• **Alıştırmalar**:
a) Lütfen anma yazısında "Onlardan birini bir gülüşüyle hatırlıyorum" sözleriyle başlayan paragrafı, ana bilgilerini koruyarak madde madde yeniden yazın.
b) Anma yazısını kaldığı yerden devam ettirin.
::: Alıntı :::
Ne zaman onları anlatmaya çalışsak, ne zaman "onları hatırlamak" diye söze başlasak hep donar kalırız sözcüklerin yetmezliğinde. Sanki sözcükler mücadelenin ve onların o coşkun akışını anlatmaya az gelir, yetersiz gelir, eksik kalır. İşte bu yetmezlikle anda donar kalır yürektekiler zamanın sonsuz belleğinde. Başka kelimeler arasak da boşuna ve bundan dolayıdır ki, çoğu kez söz devam edemez, yetersiz sözcüklere isyan ederiz.  Yüreğimizin ucunda kol, o kol da el, o elde kalem, o kalemde mürekkep donar da kalır öylece. Bundandır ki, her deneme gibi bu da yetmeyecek, yetemeyecektir. Üzgünüz, yıldızlara giden ve yola devam eden yürekler bağışlasın.

Onlardan birini bir gülüşüyle hatırlıyorum; 1995 yılından. Bir kadın yoldaş onbeş günlük bir gözaltından o gün çıkmıştı. Gördüğü işkencelere direnmişti ama bedeni çok yıpranmıştı. Tabi hepimiz sarmışız etrafını kimimiz direnişinden dolayı tebrik ediyor, kimimiz Filistin askısı adlı işkence yönteminden kaynaklanan kol hasarlarına bakıyoruz öfkeyle. O sırada o geldi ve kadın yoldaşa sarıldı "Nasılsın?" diye sordu ve sorarken bir gülümseme vardı dudaklarının ucunda, yüzünde, gözlerinde, tertemiz, içten güven veren, insanın içini ısıtan bir gülümseme. Hala dün gibi hafızamda sanki güneşi doldurmayı başarmıştı gülüşüne ya da güneş donup kalmıştı yüzünde. Soradan öğrendim ki sık  sık şöyle dermiş: "Yaşar yoldaştan sonra ikinci ölümsüz ben olacağım" Anı geldiğinde çekinmemiş ve sözünde de durmuştu. Haberi geldiğinde o gülümsemesi gelmişti gözlerimin önüne. Aradan yirmi yıldan fazla zaman geçti ama ne zaman Tarık yoldaşa dair bir çift söz duysam hep o gülümsemesi gelir aklıma. Yalnız bu bir güzelleme değil, çünkü böylesi gülümsemeler içinde çok şey taşır, kendilerine hastır, özeldir ve uğruna canlarını verdikleri yollarını aydınlatır.
::: Verilen Bilgiler :::
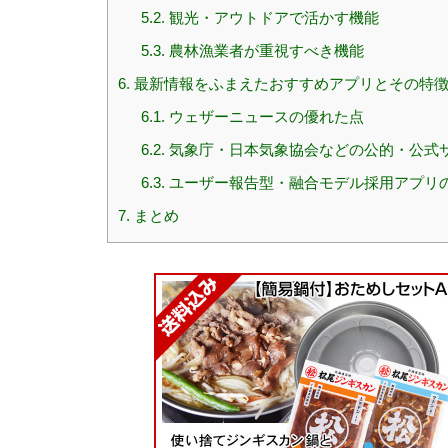
5.2.
観光・アウトドアで活かす機能
5.3.
農林漁業者が重視すべき機能
6.
最新情報をふまえたおすすめアプリとその特
6.1.
ウェザーニュースの優れた点
6.2.
気象庁・日本気象協会などの公的・公式
6.3.
ユーザー報告型・融合モデル採用アプリ
7.
まとめ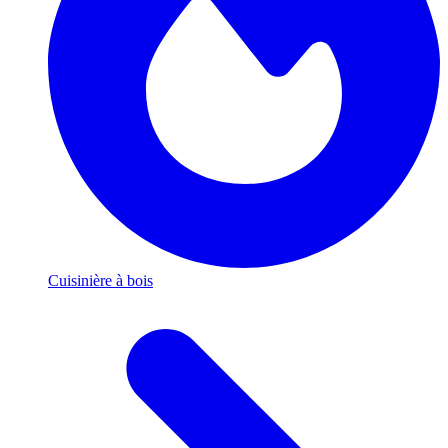
Cuisinière à bois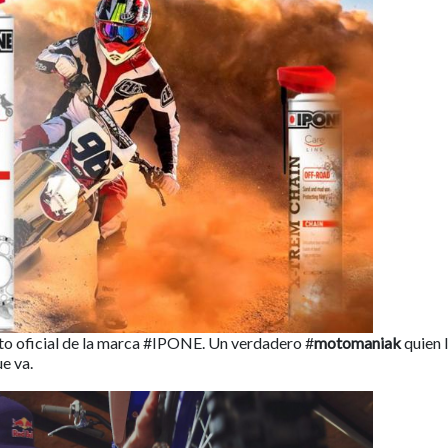
o oficial de la marca #IPONE. Un verdadero #
motomaniak
quien 
e va.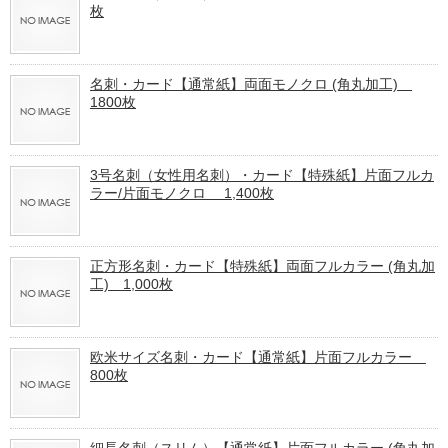
枚
名刺・カード【通常紙】両面モノクロ (角丸加工)
1800枚
3号名刺（女性用名刺）・カード【特殊紙】片面フルカ
ラー/片面モノクロ 1,400枚
正方形名刺・カード【特殊紙】両面フルカラー (角丸加
工) 1,000枚
欧米サイズ名刺・カード【通常紙】片面フルカラー
800枚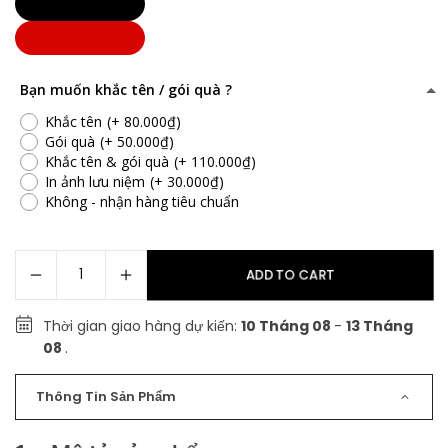
Bạn muốn khắc tên / gói quà ?
Khắc tên
(+ 80.000₫)
Gói quà
(+ 50.000₫)
Khắc tên & gói quà
(+ 110.000₫)
In ảnh lưu niệm
(+ 30.000₫)
Không - nhận hàng tiêu chuẩn
ADD TO CART
Thời gian giao hàng dự kiến:
10 Tháng 08
-
13 Tháng
08
.
Thông Tin Sản Phẩm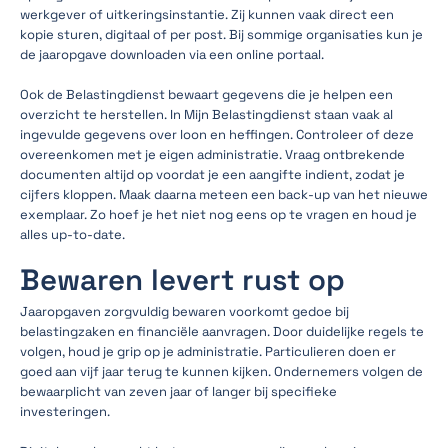
werkgever of uitkeringsinstantie. Zij kunnen vaak direct een
kopie sturen, digitaal of per post. Bij sommige organisaties kun je
de jaaropgave downloaden via een online portaal.
Ook de Belastingdienst bewaart gegevens die je helpen een
overzicht te herstellen. In Mijn Belastingdienst staan vaak al
ingevulde gegevens over loon en heffingen. Controleer of deze
overeenkomen met je eigen administratie. Vraag ontbrekende
documenten altijd op voordat je een aangifte indient, zodat je
cijfers kloppen. Maak daarna meteen een back-up van het nieuwe
exemplaar. Zo hoef je het niet nog eens op te vragen en houd je
alles up-to-date.
Bewaren levert rust op
Jaaropgaven zorgvuldig bewaren voorkomt gedoe bij
belastingzaken en financiële aanvragen. Door duidelijke regels te
volgen, houd je grip op je administratie. Particulieren doen er
goed aan vijf jaar terug te kunnen kijken. Ondernemers volgen de
bewaarplicht van zeven jaar of langer bij specifieke
investeringen.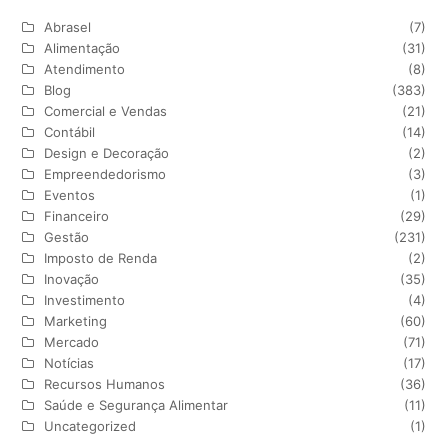
Abrasel
(7)
Alimentação
(31)
Atendimento
(8)
Blog
(383)
Comercial e Vendas
(21)
Contábil
(14)
Design e Decoração
(2)
Empreendedorismo
(3)
Eventos
(1)
Financeiro
(29)
Gestão
(231)
Imposto de Renda
(2)
Inovação
(35)
Investimento
(4)
Marketing
(60)
Mercado
(71)
Notícias
(17)
Recursos Humanos
(36)
Saúde e Segurança Alimentar
(11)
Uncategorized
(1)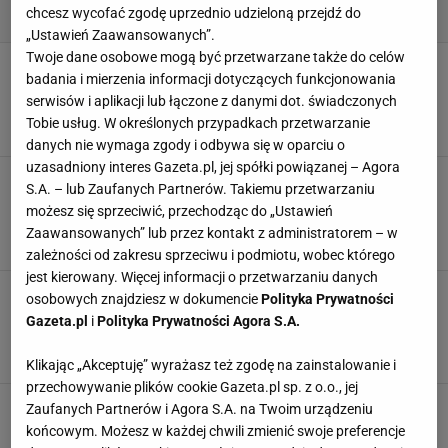
chcesz wycofać zgodę uprzednio udzieloną przejdź do
„Ustawień Zaawansowanych”.
Twoje dane osobowe mogą być przetwarzane także do celów
Niebieska agawa - bohaterka nowej,
badania i mierzenia informacji dotyczących funkcjonowania
ultralekkiej linii Cantu Weightless do włosów
serwisów i aplikacji lub łączone z danymi dot. świadczonych
teksturowanych
Tobie usług. W określonych przypadkach przetwarzanie
4 SIERPNIA 2026, 05:56
Eryka Kawalec,
danych nie wymaga zgody i odbywa się w oparciu o
uzasadniony interes Gazeta.pl, jej spółki powiązanej – Agora
Kaia Gerber rozświetliła włosy jak Cindy
S.A. – lub Zaufanych Partnerów. Takiemu przetwarzaniu
Crawford w latach 90. Ten subtelny trik
możesz się sprzeciwić, przechodząc do „Ustawień
odmładza twarz
Zaawansowanych” lub przez kontakt z administratorem – w
31 LIPCA 2026, 15:48
Marta Podściańska,
zależności od zakresu sprzeciwu i podmiotu, wobec którego
jest kierowany. Więcej informacji o przetwarzaniu danych
Najmodniejsze fryzury dla pań po 60-tce. Te
osobowych znajdziesz w dokumencie
Polityka Prywatności
cięcia odmładzają i dodają objętości
Gazeta.pl
i
Polityka Prywatności Agora S.A.
Klaudia Gregorczyk, W materiale zamieszczono
28 LIPCA 2026, 18:37
linki i grafiki reklamowe,
Klikając „Akceptuję” wyrażasz też zgodę na zainstalowanie i
przechowywanie plików cookie Gazeta.pl sp. z o.o., jej
Szczotka Olivia Garden to hit internautek. Nie
Zaufanych Partnerów i Agora S.A. na Twoim urządzeniu
ciągnie włosów, wygładza je i działa jak
końcowym. Możesz w każdej chwili zmienić swoje preferencje
masażer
:::
• **Görevlere Göre Yanıtlar**:
a)
- Anlatıcı, Tarık yoldaşı 1995 yılından kalan bir gülüşüyle hatırlıyor.
- O gün bir kadın yoldaş on beş günlük gözaltıdan çıkmıştı. İşkencelere direnmişti ama bedeni çok yıpranmıştı.
- Etrafını saranların kimi onu direnişinden dolayı tebrik ediyor, kimi Filistin askısı işkencesinden kalan kol hasarlarına öfkeyle bakıyordu.
- Tarık yoldaş gelip kadın yoldaşa sarıldı ve "Nasılsın?" diye sordu. Yüzünde içten, güven veren, insanın içini ısıtan bir gülümseme vardı.
- Anlatıcı, onun sık sık "Yaşar yoldaştan sonra ikinci ölümsüz ben olacağım" dediğini sonradan öğrendi. Tarık yoldaş, an geldiğinde çekinmemiş ve sözünde durmuştu.
- Haberi geldiğinde anlatıcının gözünün önüne o gülümseme geldi. Aradan yirmi yıldan fazla geçmesine rağmen Tarık yoldaşın adı anıldıkça hâlâ o gülümseme aklına geliyor.
- Anlatıcıya göre bu bir güzelleme değildir. Böyle gülümsemeler çok şey taşır, kendilerine has ve özeldir, uğruna can verilen yolu aydınlatır.

b)
Onların kimi güneşi taşırdı gülümsemesinde kimi baharı gözlerinde... Bizler herhalde bundan Bahar derdik ona. Onun karamsarlığa kapıldığını ya da moralinin bozulduğunu hiç hatırlamıyorum. Onu hiç "Yoldaş niye olmuyor?", onu hiç "Yoruldum yoldaşlar", onu hiç "Ama olmaz ki", onu hiç "Şu an olmaz. Sonra bakarız", onu hiç "Elimizden gelen bu"larla hatırlamıyorum. Çünkü Aysun böyle biri değildi. Umut ve neşe doluydu. Sarıldığında sevgiyle sarılırdı, dostça, yoldaşça, eleştireceği zaman da ciddiyetle. Güzel bir kadındı ve bizim kuşaktan bir çok yoldaşın onun büyüsüne sapılmasında bunu payı büyüktü. Fakat Aysun bu yoldaşların hiç birini kırmadı. Ne karşılıksız aşk diye kestirip attı ne de "Yoldaş, nasıl böyle bir şey düşünürsün" diye sitem etti. Açık ve dürüstçe konuşmuştu, herhangi bir konuyu konuşur gibi. Bir de herkes olmasa da çoğunluk onu "sanatçı" kimliğiyle biliyor. Doğru o devrimin sanatçılarından biriydi ama yanı zamanda yeri geldiğinde savaşçısı olduğunu göstermiş, hesap da sormuştur ateşin keskin diliyle. Çünkü o biliyordu devrimin sanatçısı aynı zamanda savaşısıdır da.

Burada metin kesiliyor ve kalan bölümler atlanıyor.